▶ **Task objective**
Please return every line of the records below that contains the word "armpit".

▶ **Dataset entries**
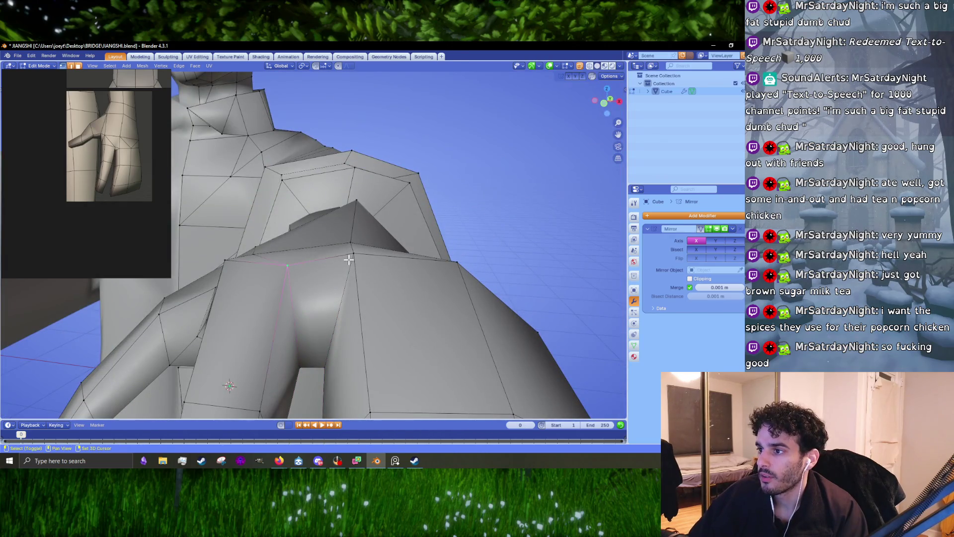
{"action": "left_click", "coordinate": [368, 275]}
{"action": "mouse_move", "coordinate": [368, 275]}
{"action": "middle_mouse_down"}
{"action": "mouse_move", "coordinate": [357, 305]}
{"action": "mouse_move", "coordinate": [347, 241]}
{"action": "mouse_move", "coordinate": [424, 237]}
{"action": "mouse_move", "coordinate": [422, 229]}
{"action": "middle_mouse_up"}
Select an armpit vertex and pull it left into a cleaner position
{"action": "left_click", "coordinate": [343, 226]}
{"action": "key", "text": "g"}
{"action": "mouse_move", "coordinate": [343, 226]}
{"action": "middle_mouse_down"}
{"action": "mouse_move", "coordinate": [346, 235]}
{"action": "mouse_move", "coordinate": [315, 249]}
{"action": "mouse_move", "coordinate": [306, 199]}
{"action": "mouse_move", "coordinate": [290, 201]}
{"action": "middle_mouse_up"}
{"action": "left_click", "coordinate": [345, 235]}
{"action": "key", "text": "g"}
{"action": "left_click", "coordinate": [290, 201]}
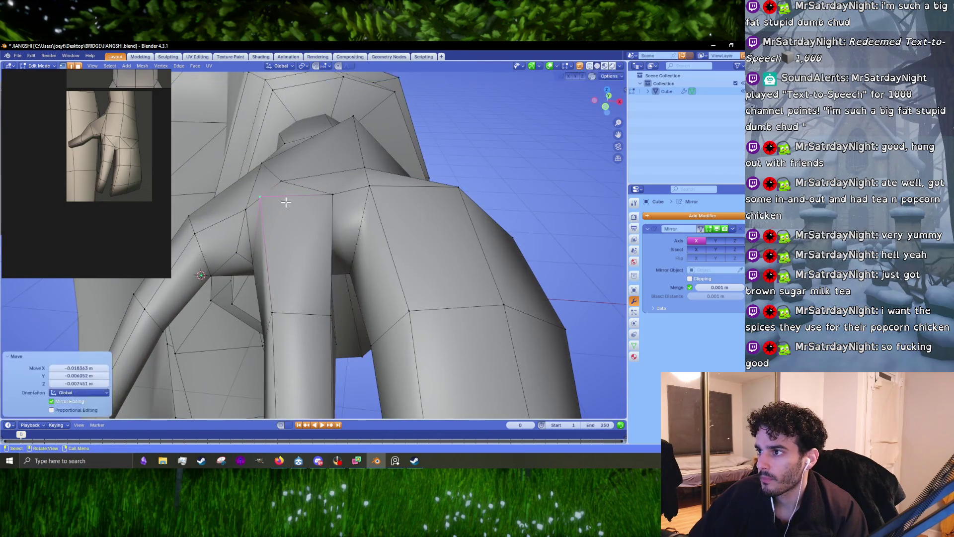
{"action": "key", "text": "g"}
{"action": "left_click", "coordinate": [308, 200]}
Reposition the neighbouring armpit vertices to even out the underarm flow
{"action": "key", "text": "g"}
{"action": "left_click", "coordinate": [266, 200]}
{"action": "key", "text": "g"}
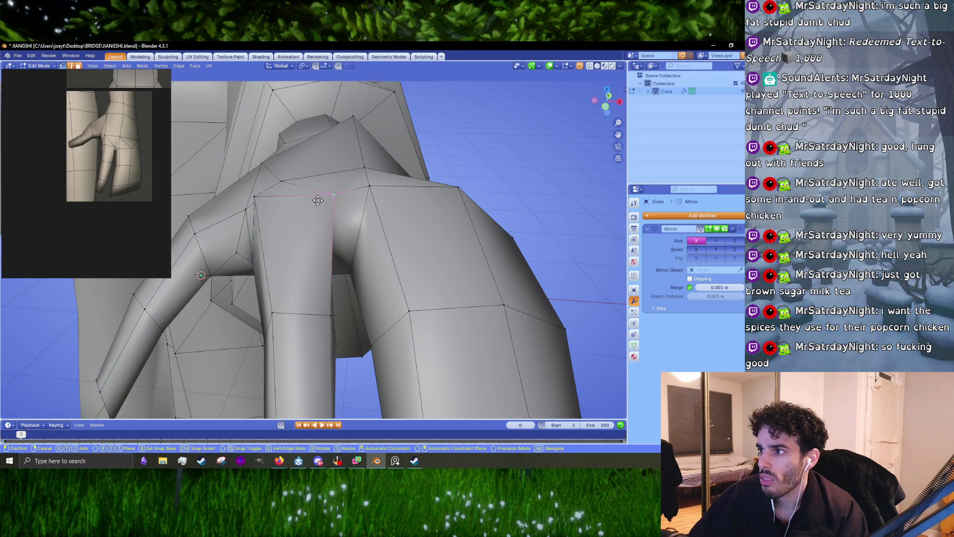
{"action": "left_click", "coordinate": [318, 199]}
{"action": "key", "text": "g"}
{"action": "left_click", "coordinate": [359, 200]}
{"action": "mouse_move", "coordinate": [359, 200]}
{"action": "middle_mouse_down"}
{"action": "mouse_move", "coordinate": [349, 236]}
{"action": "mouse_move", "coordinate": [419, 218]}
{"action": "middle_mouse_up"}
{"action": "left_click", "coordinate": [349, 221]}
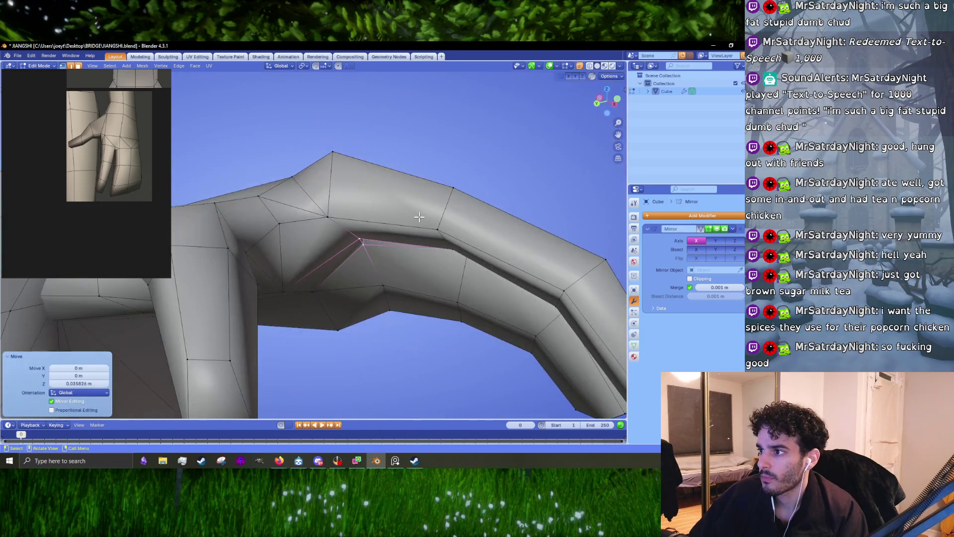
{"action": "left_click", "coordinate": [378, 264]}
{"action": "mouse_move", "coordinate": [380, 266]}
{"action": "middle_mouse_down"}
{"action": "mouse_move", "coordinate": [404, 298]}
{"action": "mouse_move", "coordinate": [348, 323]}
{"action": "mouse_move", "coordinate": [369, 309]}
{"action": "middle_mouse_up"}
Review the hand from the top view, then move the selected edge near the hand
{"action": "key", "text": "Tab"}
{"action": "key", "text": "Tab"}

▶ **Exercise output**
Select an armpit vertex and pull it left into a cleaner position
Reposition the neighbouring armpit vertices to even out the underarm flow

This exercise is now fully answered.